Now that would be amazing for the man born Eliyahu Ha Navi.

That was 58 years ago in a small Israeli town near Ramat HaSharon. Some six years later, the family came to the United States, Americanized their son’s name to Eli and settled in Northeast Philadelphia.

He’s lived here since, building a business in children’s and sports publishing, which included a number of children’s books from the Phillie Phanatic, as well as one on the 1960 NFL championship Philadelphia Eagles and another on 75 years of Eagles’ history.

But lately he’s turned in a different direction — back toward his roots.

And with Hanukkah in a Box, which contains a plush Judah Maccabee doll, a plastic dreidel, the colorful 20-page book Maccabee’s Hanukkah Story and even holiday-themed fortune cookies, Kowalski is hoping to keep the tradition alive for future generations.

“Judah Maccabee has been around 5,500 years,” said Kowalski, who became intrigued with the idea a year ago and decided to buy out the company that created the product, then rebrand it as Toy Vey Toys. “He’s not going anywhere and the name’s not going to change.

“Why not have a product in the name of the true spirit of the holiday? That’s what I’m trying to accomplish. I want to do things that unify people.

“I hope we’re building something people can relate to.”

Unlike Mensch on a Bench, the doll resembling a rabbi which became popular after debuting on ABC’s Shark Tank, Kowalski said his creation, Maccabee on a Mantel, has a friendlier face, is cuddlier and is more relatable to children. Throw in his award-winning Chanukah story book, and it’s a dynamic combination.

“We made a paperback version, and it won Creative Child Magazine’s award for 2016 book of the year,” explained Kowalski, who had a New York a cappella group, Shir Soul, record “The Dreidel Song,” which plays when you push Judah’s stomach. “I showed it to several rabbis to get their approval to make sure we’re weren’t slighting anybody.
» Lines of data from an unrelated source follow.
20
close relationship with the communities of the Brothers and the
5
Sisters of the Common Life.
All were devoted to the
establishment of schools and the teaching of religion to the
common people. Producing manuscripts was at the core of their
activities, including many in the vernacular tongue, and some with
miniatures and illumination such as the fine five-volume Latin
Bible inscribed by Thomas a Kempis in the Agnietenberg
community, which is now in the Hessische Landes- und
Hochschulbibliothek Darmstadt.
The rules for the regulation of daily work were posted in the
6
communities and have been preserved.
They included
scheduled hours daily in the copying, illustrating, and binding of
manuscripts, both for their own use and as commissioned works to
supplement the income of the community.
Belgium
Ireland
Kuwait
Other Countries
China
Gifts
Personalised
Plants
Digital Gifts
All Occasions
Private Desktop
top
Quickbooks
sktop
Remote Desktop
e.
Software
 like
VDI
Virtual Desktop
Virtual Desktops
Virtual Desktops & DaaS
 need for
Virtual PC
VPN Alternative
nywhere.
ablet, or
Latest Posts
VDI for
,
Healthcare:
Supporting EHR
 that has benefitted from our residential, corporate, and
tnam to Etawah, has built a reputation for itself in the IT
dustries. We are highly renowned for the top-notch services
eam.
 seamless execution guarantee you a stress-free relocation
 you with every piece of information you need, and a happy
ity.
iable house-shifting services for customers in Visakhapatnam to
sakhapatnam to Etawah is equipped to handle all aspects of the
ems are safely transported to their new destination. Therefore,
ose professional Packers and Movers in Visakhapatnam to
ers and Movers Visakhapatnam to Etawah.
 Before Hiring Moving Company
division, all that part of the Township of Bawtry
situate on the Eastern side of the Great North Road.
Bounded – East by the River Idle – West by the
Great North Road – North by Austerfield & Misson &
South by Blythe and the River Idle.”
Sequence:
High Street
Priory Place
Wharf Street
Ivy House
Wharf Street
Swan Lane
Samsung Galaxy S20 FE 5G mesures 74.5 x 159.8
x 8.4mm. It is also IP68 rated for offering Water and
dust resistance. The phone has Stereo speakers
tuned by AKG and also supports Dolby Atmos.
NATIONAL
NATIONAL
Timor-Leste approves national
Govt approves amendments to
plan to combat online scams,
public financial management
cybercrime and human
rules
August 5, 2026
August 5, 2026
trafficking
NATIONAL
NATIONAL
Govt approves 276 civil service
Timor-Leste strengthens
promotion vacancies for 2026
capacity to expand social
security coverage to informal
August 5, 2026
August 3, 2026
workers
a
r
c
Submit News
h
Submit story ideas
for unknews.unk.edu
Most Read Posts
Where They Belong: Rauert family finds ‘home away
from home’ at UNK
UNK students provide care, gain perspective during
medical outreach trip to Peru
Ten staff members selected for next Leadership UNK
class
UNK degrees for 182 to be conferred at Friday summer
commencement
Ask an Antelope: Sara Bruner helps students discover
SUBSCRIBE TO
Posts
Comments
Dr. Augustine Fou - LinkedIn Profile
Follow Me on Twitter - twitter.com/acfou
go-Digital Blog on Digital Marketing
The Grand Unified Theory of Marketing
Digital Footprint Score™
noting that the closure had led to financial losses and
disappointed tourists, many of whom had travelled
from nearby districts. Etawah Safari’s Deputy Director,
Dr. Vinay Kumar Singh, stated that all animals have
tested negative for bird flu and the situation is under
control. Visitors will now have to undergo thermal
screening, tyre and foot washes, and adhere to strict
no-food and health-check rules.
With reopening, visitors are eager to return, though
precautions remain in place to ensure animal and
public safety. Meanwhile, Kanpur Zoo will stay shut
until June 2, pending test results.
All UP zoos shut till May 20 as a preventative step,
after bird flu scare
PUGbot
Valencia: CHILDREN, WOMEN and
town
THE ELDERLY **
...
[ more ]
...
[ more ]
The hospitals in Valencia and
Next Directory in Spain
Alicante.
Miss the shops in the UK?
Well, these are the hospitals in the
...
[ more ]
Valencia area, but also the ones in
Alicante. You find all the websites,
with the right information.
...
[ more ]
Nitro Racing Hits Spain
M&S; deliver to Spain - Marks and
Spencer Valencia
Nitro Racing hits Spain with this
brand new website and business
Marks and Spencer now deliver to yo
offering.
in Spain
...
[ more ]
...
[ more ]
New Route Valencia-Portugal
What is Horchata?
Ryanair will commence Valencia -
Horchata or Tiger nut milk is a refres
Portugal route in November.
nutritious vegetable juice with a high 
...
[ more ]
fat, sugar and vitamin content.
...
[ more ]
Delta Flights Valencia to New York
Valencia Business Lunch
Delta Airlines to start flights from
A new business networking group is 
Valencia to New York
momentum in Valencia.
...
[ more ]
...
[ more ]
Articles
“I showed it to everyone from Conservative to Chasidic. They all liked the premise and told me the story was correct. You can see our product is colorful and detail oriented. We added the baruchas. And we added a plastic dreidel.”

Targeted for ages 3 to 8, Hanukkah in a Box can be ordered online at But Kowalski has also been able to get it into distribution at Judaica stores, as well as Hallmark, T.J. Maxx, Marshalls, Whole Foods, and

He’s also hoping by next year, when he puts a hardback edition of the book on the shelves, to saturate the synagogue-gift-shop market — all while spreading the word at schools up the down the region.

“I go on school tours,” Kowalski said. “I like to teach the kids — not only the Jewish kids — about the holidays.

“It’s keeping the Jewish flavor alive. I wanted to come back to my roots. This lets me give back.”

Of course, putting all your latkes in one basket can be kind of risky, since Chanukah only lasts eight days and nights. So, what’s next?

He thought you’d never ask.

Meet Sam the Dancing Matzo Man, a plush toy with his own rap song that will tell the story of Passover. Having worked out a licensing arrangement with Streit’s Matzos, which will promote Sam on their packaging next April, he’s hoping to build upon Judah Maccabee’s acclaim.

Even better, by adding payot and tzitzit to Sam’s appearance, he’s making inroads in the Orthodox community.

“All the religious people loved me,” said Kowalski, who operates out of a warehouse in South Philadelphia not far from his Center City home. “They said, ‘He’s got the payot. We can relate to this.’

“If the religious community can accept it, then Jewish people as a whole should be able to as well. I’m going to bring Sam with me to the schools and teach kids about Passover.

“I’ll get a costume character to dress up as Sam, so kids can get their picture taken with him. That’s the beauty of working with Streit’s. It’s branding for them and identity for me. Sam the Matzo Man is somebody everyone can relate to.”

They can relate to Kowalski, too, especially if they want to talk sports. He helped write the late Chuck Bednarik’s autobiography and has done plenty of work with Tom Burgoyne, better known as the man inside the Phillie Phanatic costume.

He also remains active at Congregation Kesher Israel in Center City, keeping him connected with the same community he hopes will soon become his customers.

“I don’t know how big the market is,” he admitted. “If I could just make a dent that would preserve our culture — that would be something.”